In the energy industry, the gender imbalance is particularly egregious. Women represent 47 percent of the U.S. workforce, but just 26 percent of the solar workforce. Only about 20 percent of Manager, Director, President level positions in the solar industry are held by women.
I have been fortunate enough to see what happens when female representation in the clean energy sector increases. Today, I am a senior member of 8minute Solar Energy’s engineering team – which is led entirely by women. I have witnessed firsthand the potential when women in STEM are not celebrated just for being women, but for being experts, pioneers, and drivers in our fields. When we are recognized for our contributions and given the space and the power to expand our reach, we flourish.
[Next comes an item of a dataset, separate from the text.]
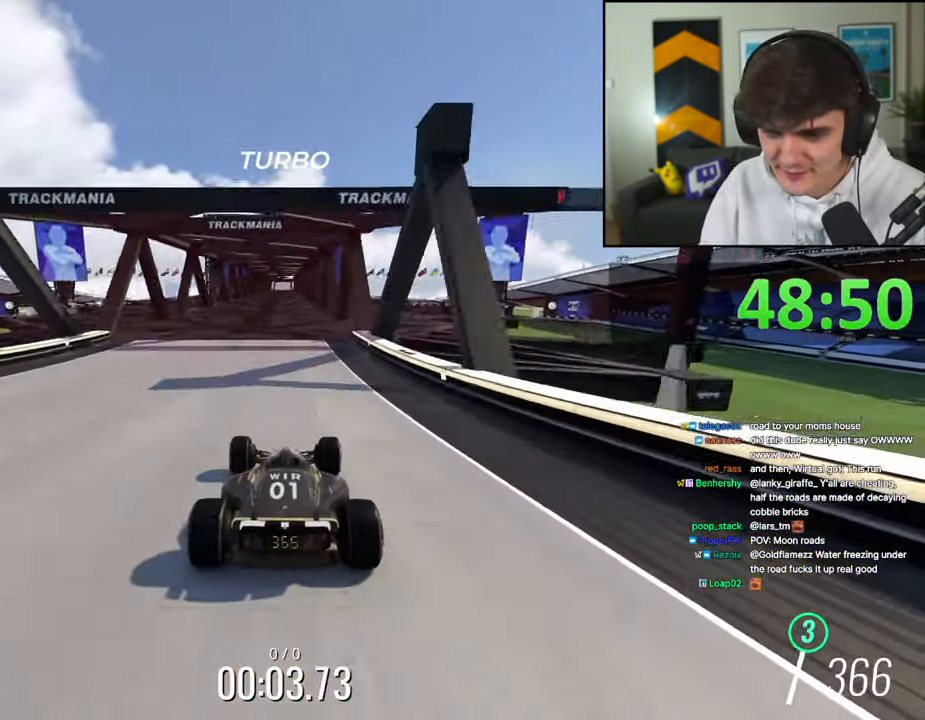
{"keys": ["up"], "events": []}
My team and I have been able to achieve some incredible accomplishments, including cracking the code to be first movers on game changing bifacial technology deployment at utility scale, and the lowest-cost solar plant in the country, Eland Solar & Storage Center. At 8minute, we are proactively working to do our part in closing the gender gap in the solar industry. 38 percent of our leaders in STEM are women, and women are empowered in leadership positions across all teams.
As we look toward economic recovery in the wake of the COVID-19 pandemic, we have an important opportunity to build back a stronger, more diverse workforce. Moving forward, we need more perspectives driving innovation. If we want to realize the vision of a clean energy future, we must not only continue to prioritize increasing female representation in STEM, but also extend opportunities to all underrepresented communities.
To young people interested in pursuing careers in STEM, I say this: these fields may be well-established, but are ever changing and there will always be space for breakthroughs and innovation. Be bold. Trust yourself. We need your voice. You learn by asking questions, and as an industry we grow as more people like you realize they have something to contribute and speak up to ask questions and share ideas.
And to the young women who, like me, find themselves the only woman in their classroom: don’t be discouraged. You’re exactly where you need to be. You are a pioneer, and you are helping to build the future.